Things we'd do differently
- Stand up the dry-run first. All three traps above were discovered on a scratch Supabase project restored from a production snapshot. That exercise cost two days. It would have cost two weeks if we'd hit them for the first time in production.
- Write the content-integrity check before anything else. We wrote the catalog metrics first because they felt more engineering-y. They're also what lied to us.

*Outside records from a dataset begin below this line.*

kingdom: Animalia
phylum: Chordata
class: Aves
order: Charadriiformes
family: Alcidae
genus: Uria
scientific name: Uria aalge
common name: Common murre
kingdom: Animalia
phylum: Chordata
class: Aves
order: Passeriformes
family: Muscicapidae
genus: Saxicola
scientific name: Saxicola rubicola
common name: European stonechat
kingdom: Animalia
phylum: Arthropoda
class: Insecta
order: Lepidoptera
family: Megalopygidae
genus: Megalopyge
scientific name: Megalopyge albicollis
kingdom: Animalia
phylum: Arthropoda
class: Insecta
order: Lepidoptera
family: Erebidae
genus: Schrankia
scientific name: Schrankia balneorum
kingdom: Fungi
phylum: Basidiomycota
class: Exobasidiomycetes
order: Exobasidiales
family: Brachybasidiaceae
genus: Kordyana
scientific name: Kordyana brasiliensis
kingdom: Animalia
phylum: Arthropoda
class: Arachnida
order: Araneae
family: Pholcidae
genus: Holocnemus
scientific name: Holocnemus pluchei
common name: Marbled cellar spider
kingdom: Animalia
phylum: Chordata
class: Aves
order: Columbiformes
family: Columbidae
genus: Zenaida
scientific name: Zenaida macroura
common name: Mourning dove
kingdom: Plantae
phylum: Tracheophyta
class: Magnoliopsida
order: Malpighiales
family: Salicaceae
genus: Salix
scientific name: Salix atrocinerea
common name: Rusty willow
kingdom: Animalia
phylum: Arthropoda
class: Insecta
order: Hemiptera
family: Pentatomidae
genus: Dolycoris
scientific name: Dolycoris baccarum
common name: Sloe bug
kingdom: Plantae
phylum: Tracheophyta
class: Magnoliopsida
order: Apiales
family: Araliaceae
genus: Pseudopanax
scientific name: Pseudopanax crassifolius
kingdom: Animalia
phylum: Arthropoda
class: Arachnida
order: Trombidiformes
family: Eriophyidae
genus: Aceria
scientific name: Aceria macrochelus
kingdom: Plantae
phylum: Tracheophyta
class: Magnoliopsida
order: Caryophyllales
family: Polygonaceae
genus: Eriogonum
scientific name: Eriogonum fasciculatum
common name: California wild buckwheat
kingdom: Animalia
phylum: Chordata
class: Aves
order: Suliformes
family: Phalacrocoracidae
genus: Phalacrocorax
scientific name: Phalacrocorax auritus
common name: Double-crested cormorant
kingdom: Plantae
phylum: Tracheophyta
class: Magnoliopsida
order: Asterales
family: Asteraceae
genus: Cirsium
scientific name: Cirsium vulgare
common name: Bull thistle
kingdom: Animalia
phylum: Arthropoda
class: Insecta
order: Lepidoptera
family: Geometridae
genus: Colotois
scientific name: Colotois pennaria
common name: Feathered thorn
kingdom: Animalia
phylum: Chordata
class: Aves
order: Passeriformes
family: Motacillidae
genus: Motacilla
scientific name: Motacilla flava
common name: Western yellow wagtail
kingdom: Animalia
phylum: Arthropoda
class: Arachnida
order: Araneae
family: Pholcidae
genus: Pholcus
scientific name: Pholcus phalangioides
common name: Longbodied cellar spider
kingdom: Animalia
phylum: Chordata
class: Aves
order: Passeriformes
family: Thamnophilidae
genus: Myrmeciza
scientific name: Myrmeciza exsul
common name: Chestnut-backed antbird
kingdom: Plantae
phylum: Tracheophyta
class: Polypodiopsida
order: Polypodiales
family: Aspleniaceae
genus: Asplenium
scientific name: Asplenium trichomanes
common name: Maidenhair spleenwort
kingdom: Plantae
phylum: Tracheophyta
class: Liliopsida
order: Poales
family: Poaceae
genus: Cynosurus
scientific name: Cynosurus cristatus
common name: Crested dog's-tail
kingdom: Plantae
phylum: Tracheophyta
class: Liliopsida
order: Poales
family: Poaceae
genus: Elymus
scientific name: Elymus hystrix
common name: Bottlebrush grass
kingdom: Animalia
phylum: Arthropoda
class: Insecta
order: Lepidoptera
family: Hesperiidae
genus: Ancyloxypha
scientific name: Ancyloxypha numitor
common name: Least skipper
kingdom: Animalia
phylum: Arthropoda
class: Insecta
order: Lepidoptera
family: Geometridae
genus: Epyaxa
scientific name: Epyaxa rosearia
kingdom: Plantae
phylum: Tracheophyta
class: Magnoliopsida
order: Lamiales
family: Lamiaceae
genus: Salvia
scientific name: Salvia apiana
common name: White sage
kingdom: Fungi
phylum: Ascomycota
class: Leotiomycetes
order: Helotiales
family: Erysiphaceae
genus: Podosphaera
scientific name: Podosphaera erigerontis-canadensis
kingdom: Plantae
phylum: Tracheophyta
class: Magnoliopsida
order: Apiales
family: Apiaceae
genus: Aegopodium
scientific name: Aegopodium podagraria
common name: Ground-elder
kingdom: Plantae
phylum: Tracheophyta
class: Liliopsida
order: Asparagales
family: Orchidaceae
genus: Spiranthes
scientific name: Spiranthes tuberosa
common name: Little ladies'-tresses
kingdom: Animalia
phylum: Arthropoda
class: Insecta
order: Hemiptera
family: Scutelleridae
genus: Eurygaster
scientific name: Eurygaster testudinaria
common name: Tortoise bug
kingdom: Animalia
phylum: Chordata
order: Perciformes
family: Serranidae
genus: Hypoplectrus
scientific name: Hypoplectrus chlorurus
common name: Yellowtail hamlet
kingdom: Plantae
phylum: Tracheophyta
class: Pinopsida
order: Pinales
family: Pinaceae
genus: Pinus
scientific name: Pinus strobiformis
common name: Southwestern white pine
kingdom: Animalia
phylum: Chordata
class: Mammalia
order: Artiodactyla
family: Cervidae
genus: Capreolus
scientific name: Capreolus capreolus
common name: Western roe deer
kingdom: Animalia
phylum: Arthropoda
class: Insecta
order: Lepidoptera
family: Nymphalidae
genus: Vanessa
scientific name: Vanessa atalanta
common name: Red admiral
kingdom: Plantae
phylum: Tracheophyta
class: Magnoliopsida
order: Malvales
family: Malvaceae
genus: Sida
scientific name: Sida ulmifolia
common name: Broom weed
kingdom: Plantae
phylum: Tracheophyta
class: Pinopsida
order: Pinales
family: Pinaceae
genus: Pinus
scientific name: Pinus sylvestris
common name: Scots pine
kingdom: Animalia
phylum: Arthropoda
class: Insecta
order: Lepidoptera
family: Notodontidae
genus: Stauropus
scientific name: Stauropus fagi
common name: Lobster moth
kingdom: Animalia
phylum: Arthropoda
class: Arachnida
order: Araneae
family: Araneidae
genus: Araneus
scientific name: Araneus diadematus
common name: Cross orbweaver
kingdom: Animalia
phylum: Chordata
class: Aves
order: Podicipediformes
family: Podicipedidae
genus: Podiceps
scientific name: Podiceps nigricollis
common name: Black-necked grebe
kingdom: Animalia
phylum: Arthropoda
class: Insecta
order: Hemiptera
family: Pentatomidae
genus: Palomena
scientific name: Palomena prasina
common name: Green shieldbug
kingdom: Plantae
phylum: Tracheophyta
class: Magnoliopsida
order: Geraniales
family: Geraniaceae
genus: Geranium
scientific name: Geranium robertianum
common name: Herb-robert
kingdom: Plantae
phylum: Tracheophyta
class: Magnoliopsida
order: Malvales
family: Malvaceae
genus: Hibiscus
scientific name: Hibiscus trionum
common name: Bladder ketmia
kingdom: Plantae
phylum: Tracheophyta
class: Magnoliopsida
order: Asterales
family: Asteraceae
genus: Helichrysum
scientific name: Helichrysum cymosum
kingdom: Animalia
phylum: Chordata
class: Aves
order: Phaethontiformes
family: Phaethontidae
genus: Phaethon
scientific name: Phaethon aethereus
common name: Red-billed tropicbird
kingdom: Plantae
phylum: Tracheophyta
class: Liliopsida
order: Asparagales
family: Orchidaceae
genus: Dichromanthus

- Stop trying to negotiate
max_slot_wal_keep_size. We spent an afternoon on this. It's not a conversation Supabase is interested in having. Once we accepted the cap as a property of the environment, the alarm thresholds and heartbeat cadence basically designed themselves.
Numbers
| Metric | Value |
|---|---|
| Source → target tables | 23 |
| Source database size | 1.5 GB |
| Initial COPY duration | 1h 40m |
| End-to-end replication lag (steady state) | ~10 seconds |
| Monthly cost, dev | ~$80 |
| Monthly cost, prod | ~$350 |
| Annualised savings vs AWS DMS (prod) | ~$4.3k |
| Additional compute | 2× 128 MB Lambdas |
| Custom CloudWatch metrics | 9 |
| CloudWatch alarms | 10 |
| Lines of Python | ~200 |
| Lines of Terraform | ~900 |
| Hours of client-side DBA time, steady state | 0 |
Closing
Logical replication in Postgres isn't magic. It's a set of primitives — publications, slots, walsenders, apply workers — that have shipped in the core database since version 10. The AWS-recommended path wraps those same primitives in managed compute and charges about $7k/yr for the wrapper. For a source we understood well and a target we owned, the wrapper wasn't earning its keep.
What we bought ourselves instead is roughly 200 lines of Python across two Lambdas, 900 lines of Terraform, three bash scripts, and a runbook we'll actually read when the pager goes off. One PR. The "something is wrong" signal on the whole system is a single alarm: HeartbeatLagSeconds > 60s for 10 min. If that's green, the mirror is faithful. If it's red, the runbook tells you exactly what to check and in what order.
The boring answer was the right one, which — as these things go — is pretty often the way it works out.